Man convicted in Eastern District for child enticement
An Irving, Texas man has been convicted of attempted coercion and enticement of a minor in the Eastern District of Texas, announced Acting U.S. Attorney Nicholas J. Ganjei.
Cody Ryan Turner, 37, was found guilty by a jury on March 10 following a three-day trial before U.S. District Judge Sean D. Jordan.
“I commend our law enforcement partners for their vigilance in ensuring the safety of our children,” said Acting U.S. Attorney Nicholas J. Ganjei. “Those who target child victims are the worst among us. Their actions will not be tolerated. The Eastern District of Texas will continue to find such individuals and bring them to justice.”
According to information presented in court, in August 2019, Turner began messaging an individual he believed to be a young teen on a popular social media application. After receiving no response throughout August 2019, he sent a graphic image to the child in December 2019. Turner then messaged the child again in June 2020. The individual who Turner believed to be a teen responded and identified herself as a child. From June-September 2020, Turner sent a series of sexually explicit messages to this individual.
On September 8, 2020, believing that the child was at home attending school online because of COVID, Turner sent a message asking, "want company"? Evidence introduced at trial showed that Turner drove from Irving to a location in Plano to meet the child, at which time he was arrested by a joint law enforcement team comprised of officials from the FBI and the Plano Police Department.

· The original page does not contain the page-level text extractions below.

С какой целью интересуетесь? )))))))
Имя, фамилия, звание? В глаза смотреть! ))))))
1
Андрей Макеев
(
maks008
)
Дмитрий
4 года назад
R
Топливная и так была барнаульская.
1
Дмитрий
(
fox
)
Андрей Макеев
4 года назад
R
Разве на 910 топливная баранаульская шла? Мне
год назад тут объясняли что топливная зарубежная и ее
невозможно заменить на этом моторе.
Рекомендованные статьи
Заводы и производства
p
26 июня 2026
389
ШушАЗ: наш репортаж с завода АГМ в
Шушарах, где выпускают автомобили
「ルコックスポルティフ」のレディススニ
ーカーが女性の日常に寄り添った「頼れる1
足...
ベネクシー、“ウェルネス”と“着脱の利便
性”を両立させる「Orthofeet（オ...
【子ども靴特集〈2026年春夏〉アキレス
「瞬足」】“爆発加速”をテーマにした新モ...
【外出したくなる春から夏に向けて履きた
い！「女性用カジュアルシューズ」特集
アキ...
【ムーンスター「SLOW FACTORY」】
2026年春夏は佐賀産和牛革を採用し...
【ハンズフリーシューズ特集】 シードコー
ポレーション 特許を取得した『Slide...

Turner was indicted by a federal grand jury on September 17, 2020. Under federal statutes, he faces a minimum of 10 years and up to life in federal prison. The maximum statutory sentence prescribed by Congress is provided here for information purposes, as the sentencing will be determined by the court based on the advisory sentencing guidelines and other statutory factors. A sentencing hearing will be scheduled after the completion of a pre-sentence investigation by the U.S. Probation Office.
This case is being brought as part of Project Safe Childhood, a nationwide initiative to combat the growing epidemic of child sexual exploitation and abuse launched in May 2006 by the Department of Justice. Led by United States Attorneys’ Offices and the Criminal Division's Child Exploitation and Obscenity Section (CEOS), Project Safe Childhood marshals federal, state and local resources to better locate, apprehend and prosecute individuals who exploit children via the Internet, as well as to identify and rescue victims. For more information about Project Safe Childhood, please visit www.projectsafechildhood.gov.
This case was investigated by the FBI and the Plano Police Department and prosecuted by Assistant U.S. Attorney Marisa Miller and Special Assistant U.S. Attorney Bethany Pickett.